Por Edgar Fernandes*
O setor cerealista de Mato Grosso do Sul, em especial na região da Grande Dourados, atravessa um período de intensas transformações. Empresas responsáveis pela recepção, armazenagem e intermediação da comercialização de grãos convivem hoje com dois movimentos simultâneos: de um lado, a chegada de grandes indústrias de processamento de soja e milho; de outro, a instabilidade econômica global que repercute diretamente no agronegócio brasileiro.
Nos últimos anos, a instalação de unidades industriais de esmagamento e beneficiamento de grãos em diferentes municípios do Estado alterou a lógica do mercado. Essas indústrias, muitas vezes de grande porte e capital internacional, passam a disputar de forma direta a produção local, oferecendo ao produtor alternativas que reduzem a dependência das cerealistas regionais. Embora o movimento traga novos investimentos e empregos, ele gera também maior concentração de mercado e coloca pressão sobre empresas locais, que já operam com margens reduzidas.

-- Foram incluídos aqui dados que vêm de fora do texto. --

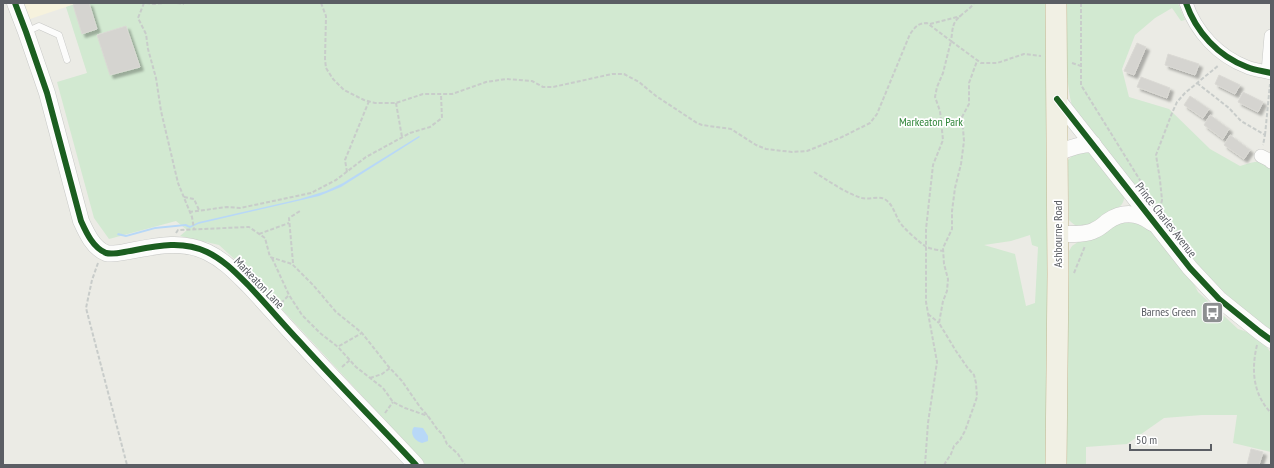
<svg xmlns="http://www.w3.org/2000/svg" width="1274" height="468" font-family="'PT Sans Narrow',sans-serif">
<defs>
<filter id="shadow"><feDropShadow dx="3.5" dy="3.5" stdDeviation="1" flood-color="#0004"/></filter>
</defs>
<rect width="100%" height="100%" fill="#ebebe5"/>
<!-- commercial -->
<path fill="#f6f2dd" d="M21,3H78L27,20Z"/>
<!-- green -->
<g fill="#d2e9d1" fill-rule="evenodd">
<path d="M78,3H1051L1049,465H426L241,265L219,245L180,236L187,230L176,221L109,239L94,218L57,82L87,73L66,7ZM1030,235L1032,245L1038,247L1035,303L1026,306L1015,254L984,245L1011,241Z"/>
<path d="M1067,3H1178L1185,20L1181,21L1172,8L1155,18L1135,35L1122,69L1129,97L1169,109L1210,149L1240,166C1246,164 1261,159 1267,163C1268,164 1270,168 1271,169V333L1251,317L1201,271L1072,106C1064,75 1067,36 1067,3Z"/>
<path d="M1080,151L1092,152L1125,195C1124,198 1124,201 1122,204C1116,211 1089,228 1080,227C1075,226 1072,223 1069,220L1068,160L1073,155Z"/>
<path d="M1144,222L1193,282L1198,292L1238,329C1251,332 1264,341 1271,353V452L1233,443L1237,415H1202L1164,418L1127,444L1086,447V465H1065L1068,263L1069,251L1072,246L1084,238L1112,223Z"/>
</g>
<!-- water -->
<g fill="#b8d8f7">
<path d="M419,136L420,137L341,187L319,196L198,224L190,228L185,226L155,229L126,237L117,235L118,233L126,235L155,227L186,224L190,226L199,222L300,199L326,191L343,183Z"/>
<path d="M414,427L423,428L428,436V441L422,443C415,441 409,434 414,427Z"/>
</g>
<!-- building -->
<g fill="#d5d4d0" stroke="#dad9d4" filter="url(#shadow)">
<path d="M78,3H89L97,29L82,34L73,5Z"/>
<path d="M126,26L140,67L110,75L97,35Z"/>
<path d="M1137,43L1146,47L1134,75L1124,71Z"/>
<path d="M1168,54L1199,64L1195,75L1165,65Z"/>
<path d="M1219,75L1240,85L1235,94L1215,84Z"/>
<path d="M1141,77L1170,88L1167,98L1137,87Z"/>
<path d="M1243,92L1263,102L1258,112L1238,102Z"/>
<path d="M1190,96L1209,109L1203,118L1184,105Z"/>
<path d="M1210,115L1229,129L1223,139L1204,125Z"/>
<path d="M1230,135L1250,150L1244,159L1224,145Z"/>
<path d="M1251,449L1263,452L1259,465H1247Z"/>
</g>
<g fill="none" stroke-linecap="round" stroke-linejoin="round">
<defs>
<path id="service" d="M26,32L39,26L59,35L67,60"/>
<g id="minor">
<path d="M1186,3C1196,32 1218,56 1247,67C1254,70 1263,71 1271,73"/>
<path d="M1268,72L1271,36"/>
<path d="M1261,156L1269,160L1271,162"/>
</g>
<g id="tertiary">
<path d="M15,3L26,32L47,93L81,221C86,232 93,248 106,253C113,255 123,252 130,251C156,246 182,240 207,252C224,260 236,273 249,286C267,305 283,324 300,342C338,384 378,424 416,465"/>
<path d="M1057,99L1190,268L1219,299L1260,332L1271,340"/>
<path d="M1058,153C1069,148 1080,144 1093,144"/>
<path d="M1058,234C1067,234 1087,235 1095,230C1100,228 1104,224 1108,221C1123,211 1138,212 1152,223"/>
</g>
<path id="trunk" d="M1056,465L1058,274L1056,3"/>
</defs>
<!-- service casing -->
<use href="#service" stroke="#c8c9c7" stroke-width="7"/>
<!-- minor casing -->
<use href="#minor" stroke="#c8c9c7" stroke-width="14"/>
<!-- tertiary casing -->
<use href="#tertiary" stroke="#c8c9c7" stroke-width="17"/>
<!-- trunk casing -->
<use href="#trunk" stroke="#c3b892" stroke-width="22"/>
<!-- path -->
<g stroke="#c8ccca" stroke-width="2" stroke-dasharray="4 2" stroke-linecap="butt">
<path d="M144,3L138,18L146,34L148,49L156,78L161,111L178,183L192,217L194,229"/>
<path d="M146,3L154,4L164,3"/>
<path d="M177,3L184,4"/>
<path d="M321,3L326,16L325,59L326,68L333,79L344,90L364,100L375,103H396L423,94H452L486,82L506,79L532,81L543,87H553L612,74H624L639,82L656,96L697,123L702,125L731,129L756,145L766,149L792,152L807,151L842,137L870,123L877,114L910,34C915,27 918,23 927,23L951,41C952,35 952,29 954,24C958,15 969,11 974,3"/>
<path d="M1081,3V85L1143,185"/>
<path d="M930,24L961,16"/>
<path d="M1072,63L1081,66"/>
<path d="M1197,83L1229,108L1241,121L1265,135L1263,145"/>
<path d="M396,103L402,137"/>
<path d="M1265,135L1270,84"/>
<path d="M347,172L345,160L369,101"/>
<path d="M814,172C829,181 845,193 862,198C870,200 880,195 886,200C893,205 895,214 899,221C902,227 919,242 925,246C930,249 938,250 943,251"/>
<path d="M184,197L194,199L199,210"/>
<path d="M1160,209L1162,200L1160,180L1156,155L1172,113L1177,102L1185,93L1219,65"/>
<path d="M189,212L227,207L240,208L311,193L336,180L366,157L410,133L430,127L442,118L441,95"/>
<path d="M176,233L178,230L249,227L265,238L270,257L292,264L314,286L336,312L362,333L388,366L402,381L420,407L428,416L437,429L443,435L447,444L458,454L465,465"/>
<path d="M259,234L289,223"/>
<path d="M272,258L289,295L302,315L320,333L338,347L356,367L383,388L393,402L405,408L428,416"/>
<path d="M98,263L92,280L86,308L127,465"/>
<path d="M293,263L289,218L300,211"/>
<path d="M1074,273L1085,246"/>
<path d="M281,303L289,295"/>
<path d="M928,314L939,323"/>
<path d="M1257,345C1251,370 1253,394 1271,413"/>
<path d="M339,346L362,333"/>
<path d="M342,367L350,360"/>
<path d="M370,378L382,374L390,368"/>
<path d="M385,413L393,402"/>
<path d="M925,465L928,423L937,362L926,302V229L933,165L943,140L940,111L935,97L937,87L943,73L951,41L981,63H997L1024,54L1041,56"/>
<path d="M944,465L951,454L954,446L960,440L965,431L977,397L976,383L974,375L967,367L956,351L939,323L943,301L947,291L948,279L944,264L943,248L952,229V211L955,188L961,164L964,141L962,117L969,104V83L977,61"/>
</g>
<!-- service -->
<use href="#service" stroke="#fcfcfb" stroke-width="6"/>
<!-- minor -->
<use href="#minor" stroke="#fcfcfb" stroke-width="13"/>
<!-- tertiary -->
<use href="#tertiary" stroke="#fcfcfb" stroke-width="16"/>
<!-- trunk -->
<use href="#trunk" stroke="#f1f0e4" stroke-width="21"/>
<defs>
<g id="cycleway">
<path d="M15,3L26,32L47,93L81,221C86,232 93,248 106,253C113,255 123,252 130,251C156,246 182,240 207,252C224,260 236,273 249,286C267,305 283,324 300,342C338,384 378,424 416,465"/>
<path d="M1186,3C1196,32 1218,56 1247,67C1254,70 1263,71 1271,73"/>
<path d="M1057,99L1190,268L1219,299L1260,332L1271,340"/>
</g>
</defs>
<!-- cycleway casing -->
<use href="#cycleway" stroke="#fff" stroke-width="8"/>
<!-- cycleway -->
<use href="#cycleway" stroke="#1b5e20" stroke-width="6"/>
</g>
<!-- icons -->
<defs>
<symbol id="bus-square" viewBox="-11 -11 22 22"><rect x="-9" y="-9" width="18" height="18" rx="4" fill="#8d8f91" stroke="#fff"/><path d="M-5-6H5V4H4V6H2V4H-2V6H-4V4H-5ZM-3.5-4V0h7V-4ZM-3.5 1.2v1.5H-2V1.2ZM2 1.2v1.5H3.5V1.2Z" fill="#fff"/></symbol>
</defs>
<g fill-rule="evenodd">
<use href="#bus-square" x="1200" y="300" width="25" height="25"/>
</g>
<g text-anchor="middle" stroke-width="3.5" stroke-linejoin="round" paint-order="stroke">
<!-- park labels -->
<g font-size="12" fill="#30863a" stroke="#fff">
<text x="931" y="126">Markeaton Park</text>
</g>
<!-- street labels -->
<g font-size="12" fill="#5b5e64" stroke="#fff">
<text transform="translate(1166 220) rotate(52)" y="4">Prince Charles Avenue</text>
<text transform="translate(1058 234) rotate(-90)" y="4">Ashbourne Road</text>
<text transform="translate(259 283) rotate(46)" y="4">Markeaton Lane</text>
</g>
<!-- poi labels -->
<g font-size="12" fill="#5b5e64" stroke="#fff" text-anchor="end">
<text x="1196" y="316">Barnes Green</text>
</g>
</g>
<!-- border -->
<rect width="1274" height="468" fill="none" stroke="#5b5e64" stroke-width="8"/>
<!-- scale -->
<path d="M1130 444v6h81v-6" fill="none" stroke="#5b5e64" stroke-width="2"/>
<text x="1136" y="444" font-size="12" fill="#5b5e64" stroke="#ffffff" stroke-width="3" paint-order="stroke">50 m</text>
</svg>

O quadro se agrava diante da conjuntura internacional. A relação comercial entre Brasil e Estados Unidos enfrenta um momento de tensão, marcado pela adoção de tarifas adicionais sobre produtos agrícolas brasileiros, o chamado “tarifaço”. Essa medida eleva custos de exportação, reduz a previsibilidade dos contratos e impacta diretamente a cadeia produtiva sul-mato-grossense. As cerealistas, que dependem da fluidez no escoamento de grãos, veem-se expostas a riscos ainda maiores em um mercado volátil e incerto.
Internamente, o aumento dos custos logísticos, o encarecimento dos insumos e a restrição no crédito agrícola completam o cenário desafiador. O acesso a capital de giro tornou-se mais caro e burocrático, dificultando a compra da safra e a manutenção dos estoques. Esse ambiente tem resultado em litígios envolvendo contratos de barter e compra antecipada, além de um número crescente de empresas do setor que recorrem a mecanismos de renegociação de dívidas e recuperação judicial.
Como especialista em reestruturação empresarial, entendo que o caminho para a sustentabilidade do setor passa por medidas preventivas: revisão contratual, renegociação estratégica de passivos e maior profissionalização na gestão de riscos. É preciso também fortalecer o diálogo entre produtores, cerealistas, indústrias e instituições financeiras, a fim de construir soluções conjuntas que permitam ao Mato Grosso do Sul manter-se competitivo em um mercado global cada vez mais exigente.
O agronegócio continua sendo um dos motores da economia sul-mato-grossense, e a região da Grande Dourados segue como polo estratégico para a produção de grãos. Entretanto, sem adaptação e planejamento, parte significativa das cerealistas poderá enfrentar dificuldades em assegurar sua sobrevivência neste novo cenário.